Mario event ends at change of day just for u guys who want to use up all ur mushies....and the Gulliver "event" or thing starts at change of day I think the rumors say he will be here to stay so not timed make sure u have ur 10 3 star items I have 10 purple potted panies!!!


----------



## That Marshal Fangirl (Apr 9, 2018)

..10 3 star items?  What?


----------



## Ashariel (Apr 9, 2018)

Yep I don't think anyone really knows how it's going to work but Gulliver is going to ask you 2 give him 10 items the more stars the better the reward so I ha e 10 3 star items 10 2star items and I haven't made 10 1 star items cause that shouldn't take long there is a different reward from what I have read for each...


----------



## Ashariel (Apr 9, 2018)

Here's a great explanation I saw on another forum...Gulliver starts in 6 hours, but it isn't really an Event. It's an added permanent feature like Gardening. Gulliver will show up at Sunburst Island every so often and you can give him up to 10 Furniture/Clothing. He'll leave and come back later with Candies of different Themes depending on what you gave him before he left. These Candies basically give exp and there are 3 different rarities. The rarity of the Candy is determined by the Rarity of the Furniture given to him (you can check that in your catalog) and the theme of the candy is the theme of the furniture. You can give the candy to any animal to raise their exp, but same theme gives 2x more.
The most interesting thing is that he can at times bring a new animal with him back on his ship. The ones we know so far are O'Hare, Plucky and Rowan. They can be invited to your Camp right away and they have no furniture requirement.


----------



## Flare (Apr 9, 2018)

Uhh by 3 star items you mean the stars that show up on the catalog to show how rare something is right? 
And I'm glad O'Hare and Plucky will be invitable without worrying about crafting.


----------



## Ryumia (Apr 9, 2018)

Whoa... :0 I see. Thanks for providing this new information about the Gulliver event.


----------



## AndroGhostX (Apr 9, 2018)

So this event is only to gain new animals and animal exp? Not an event to get Gulliver items? If so, I see no point besides the new villagers because most of my animals are already level 20.


----------



## Ashariel (Apr 9, 2018)

Flare said:


> Uhh by 3 star items you mean the stars that show up on the catalog to show how rare something is right?
> And I'm glad O'Hare and Plucky will be invitable without worrying about crafting.

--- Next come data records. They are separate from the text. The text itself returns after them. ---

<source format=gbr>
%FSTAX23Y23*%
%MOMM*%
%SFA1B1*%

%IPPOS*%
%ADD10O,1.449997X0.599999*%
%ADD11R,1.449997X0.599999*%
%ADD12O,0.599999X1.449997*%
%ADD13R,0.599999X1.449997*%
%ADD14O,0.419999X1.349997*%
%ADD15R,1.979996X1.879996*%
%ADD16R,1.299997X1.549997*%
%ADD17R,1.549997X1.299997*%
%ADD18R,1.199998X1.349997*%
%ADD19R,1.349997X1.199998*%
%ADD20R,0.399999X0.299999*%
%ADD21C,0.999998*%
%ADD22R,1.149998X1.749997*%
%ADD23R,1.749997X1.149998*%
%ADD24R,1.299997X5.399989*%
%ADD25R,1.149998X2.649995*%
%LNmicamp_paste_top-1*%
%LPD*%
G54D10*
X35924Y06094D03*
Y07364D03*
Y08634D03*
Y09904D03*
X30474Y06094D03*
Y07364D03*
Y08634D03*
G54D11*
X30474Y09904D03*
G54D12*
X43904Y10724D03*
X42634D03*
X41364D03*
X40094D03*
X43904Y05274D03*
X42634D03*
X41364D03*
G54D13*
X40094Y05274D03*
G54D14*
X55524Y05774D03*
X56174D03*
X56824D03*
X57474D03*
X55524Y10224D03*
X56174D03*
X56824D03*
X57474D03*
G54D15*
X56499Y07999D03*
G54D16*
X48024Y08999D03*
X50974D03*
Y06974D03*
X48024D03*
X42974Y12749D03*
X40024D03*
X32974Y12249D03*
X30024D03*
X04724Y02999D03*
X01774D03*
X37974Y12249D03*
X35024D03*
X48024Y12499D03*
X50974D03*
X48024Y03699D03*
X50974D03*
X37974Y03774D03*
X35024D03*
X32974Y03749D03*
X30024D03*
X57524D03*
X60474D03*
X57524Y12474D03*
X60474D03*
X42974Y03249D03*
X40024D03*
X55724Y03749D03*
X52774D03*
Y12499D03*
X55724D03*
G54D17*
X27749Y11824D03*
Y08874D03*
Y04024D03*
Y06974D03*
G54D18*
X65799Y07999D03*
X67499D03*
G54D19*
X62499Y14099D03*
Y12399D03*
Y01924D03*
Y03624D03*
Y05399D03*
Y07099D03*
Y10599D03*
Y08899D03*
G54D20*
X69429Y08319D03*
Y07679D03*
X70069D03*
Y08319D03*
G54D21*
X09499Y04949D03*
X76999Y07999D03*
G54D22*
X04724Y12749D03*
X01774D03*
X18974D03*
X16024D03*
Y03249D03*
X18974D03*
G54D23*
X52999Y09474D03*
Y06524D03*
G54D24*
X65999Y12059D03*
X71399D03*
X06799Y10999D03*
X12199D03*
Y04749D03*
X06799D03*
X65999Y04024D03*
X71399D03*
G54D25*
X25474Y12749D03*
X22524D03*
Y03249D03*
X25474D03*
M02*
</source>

Yes so 3 star items it's basically purple and blue tulip stuff purple panies stuff and anything that requires leaf tickets or sparkle stones.

- - - Post Merge - - -



AndroGhostx said:


> So this event is only to gain new animals and animal exp? Not an event to get Gulliver items? If so, I see no point besides the new villagers because most of my animals are already level 20.

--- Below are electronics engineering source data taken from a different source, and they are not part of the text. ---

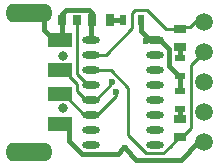
<source format=gtl>
G04*
G04 #@! TF.GenerationSoftware,Altium Limited,Altium Designer,20.0.13 (296)*
G04*
G04 Layer_Physical_Order=1*
G04 Layer_Color=255*
%FSLAX44Y44*%
%MOMM*%
G71*
G01*
G75*
%ADD13C,0.2540*%
%ADD17O,1.5000X0.6000*%
%ADD18R,2.0000X1.2000*%
%ADD19R,0.8000X0.9000*%
%ADD20R,0.7800X0.9800*%
%ADD21R,0.6000X0.9000*%
%ADD22R,0.9800X0.7800*%
%ADD23R,0.9000X0.6000*%
%ADD36C,0.3810*%
%ADD37C,1.5000*%
%ADD38O,4.0000X1.6000*%
%ADD39C,0.8000*%
%ADD40C,0.6000*%
D13*
X1039348Y622922D02*
X1054399Y607870D01*
X1039348Y622922D02*
Y663128D01*
X1054399Y607870D02*
X1069041D01*
X1024296Y678180D02*
X1039348Y663128D01*
X1092320Y682110D02*
X1103630Y693420D01*
X1084310Y621170D02*
X1092320Y629180D01*
X1083310Y621170D02*
X1084310D01*
X1092320Y629180D02*
Y682110D01*
X1069041Y607870D02*
X1074360Y613190D01*
Y613220D01*
X1007720Y678180D02*
X1024296D01*
X1074360Y613220D02*
X1082310Y621170D01*
X1083310D01*
X995680Y675191D02*
X1002801Y668070D01*
X995680Y719942D02*
X995830Y720092D01*
X995680Y675191D02*
Y719942D01*
X1007720Y690880D02*
X1008139Y691299D01*
X1042724Y726430D02*
X1045328Y729033D01*
X1020167Y691299D02*
X1042724Y713856D01*
X1008139Y691299D02*
X1020167D01*
X1055010Y729033D02*
X1071573Y712470D01*
X1042724Y713856D02*
Y726430D01*
X1071573Y712470D02*
X1083310D01*
X1045328Y729033D02*
X1055010D01*
X1083310Y712470D02*
X1085305Y714465D01*
X1091167D01*
X1095522Y718820D01*
X1098550D01*
X1011692Y652780D02*
X1024823Y665911D01*
Y667184D01*
X1025242Y667603D01*
X1029004Y659065D02*
Y659563D01*
X1003220Y652780D02*
X1011692D01*
X1002801Y666492D02*
Y668070D01*
X1003813Y665480D02*
X1007720D01*
X989135Y672756D02*
X995775Y666116D01*
Y660225D02*
Y666116D01*
X989135Y672756D02*
Y673765D01*
X1002801Y666492D02*
X1003813Y665480D01*
X985040Y677860D02*
X989135Y673765D01*
X1012639Y640499D02*
X1028585Y656445D01*
Y658646D01*
X1029004Y659065D01*
X976040Y677860D02*
X985040D01*
X995775Y660225D02*
X1003220Y652780D01*
X976040Y657460D02*
X985040D01*
X1002001Y640499D01*
X1012639D01*
D17*
X1061720Y614680D02*
D03*
Y627380D02*
D03*
Y640080D02*
D03*
Y652780D02*
D03*
Y665480D02*
D03*
Y678180D02*
D03*
Y690880D02*
D03*
Y703580D02*
D03*
X1007720Y614680D02*
D03*
Y627380D02*
D03*
Y640080D02*
D03*
Y652780D02*
D03*
Y665480D02*
D03*
Y678180D02*
D03*
Y690880D02*
D03*
Y703580D02*
D03*
D18*
X981040Y632060D02*
D03*
Y657460D02*
D03*
Y677860D02*
D03*
Y703260D02*
D03*
D19*
X995830Y720092D02*
D03*
X982830D02*
D03*
D20*
X1023480Y720090D02*
D03*
X1008380D02*
D03*
D21*
X1050169Y720088D02*
D03*
X1035170D02*
D03*
D22*
X1083310Y636270D02*
D03*
Y621170D02*
D03*
Y697370D02*
D03*
Y712470D02*
D03*
D23*
X1083308Y673221D02*
D03*
Y688220D02*
D03*
X1083312Y660279D02*
D03*
Y645280D02*
D03*
D36*
X1046165Y602155D02*
X1083485D01*
X1036180Y612140D02*
X1046165Y602155D01*
X1000136Y607235D02*
X1030145D01*
X989135Y618236D02*
X1000136Y607235D01*
X1030145D02*
X1035050Y612140D01*
X1083309Y697369D02*
X1083310Y697370D01*
X1083309Y688221D02*
Y697369D01*
X1083308Y688220D02*
X1083309Y688221D01*
X1073676Y681353D02*
Y696124D01*
X1061720Y703580D02*
X1066220D01*
X1073676Y681353D02*
X1081808Y673221D01*
X1066220Y703580D02*
X1073676Y696124D01*
X1081808Y673221D02*
X1083308D01*
X1083310Y660280D02*
X1083312Y660279D01*
X1083310Y660280D02*
Y673220D01*
X1083308Y673221D02*
X1083310Y673220D01*
X1082040Y636270D02*
X1083311Y637541D01*
Y645279D02*
X1083312Y645280D01*
X1083311Y637541D02*
Y645279D01*
X1082041D02*
X1082042Y645280D01*
X976040Y632060D02*
X985040D01*
X989135Y627965D01*
Y618236D02*
Y627965D01*
X1083485Y602155D02*
X1098550Y617220D01*
X1050169Y710880D02*
Y720088D01*
Y710880D02*
X1056760Y704289D01*
Y704289D02*
X1057469Y703580D01*
X1056760Y704289D02*
Y704289D01*
X1057469Y703580D02*
X1061720D01*
X1023480Y720090D02*
X1023481Y720089D01*
X1035169D01*
X1035170Y720088D01*
X1008050Y719760D02*
X1008380Y720090D01*
X1008050Y703910D02*
Y719760D01*
X1007720Y703580D02*
X1008050Y703910D01*
X1008380Y720090D02*
Y726440D01*
X982980Y720242D02*
Y725478D01*
X986538Y729037D01*
X1005783D01*
X1008380Y726440D01*
X982830Y720092D02*
X982980Y720242D01*
X976040Y703260D02*
X978735D01*
X982830Y707355D01*
Y720092D01*
X955040Y726160D02*
X962224D01*
X967855Y720529D01*
Y712445D02*
Y720529D01*
Y712445D02*
X976040Y704260D01*
Y703260D02*
Y704260D01*
D37*
X1103630Y693420D02*
D03*
Y642620D02*
D03*
Y617220D02*
D03*
Y668020D02*
D03*
Y718820D02*
D03*
D38*
X955040Y609160D02*
D03*
Y726160D02*
D03*
D39*
X984150Y645620D02*
D03*
X984220Y689610D02*
D03*
D40*
X1036180Y612140D02*
D03*
X1054043Y702408D02*
D03*
X1025242Y667603D02*
D03*
X1029004Y659563D02*
D03*
M02*

</source>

Correct but the "treats" will be in your Catalog so if ur a completionist like me I'll have to do every level at least once to fill my catalog..it will be as pointless as ok motors but not to hard I hope


----------



## AndroGhostX (Apr 9, 2018)

Ah I see. By stuff, you mean the items you get from flower trade? Then I will do it to get all of the treats and be done with it lol. Yeah ok motors machine is so boring to do so I have yet to complete that part of the catalog :c I wonder maybe if Nintendo will let us buy those items with Leaf Tickets or something as I can't be bothered to get 10,000 caps even with a trick to always win.


----------



## Chewy.7204 (Apr 9, 2018)

O'hare is my bun! I must have him in my camp!


----------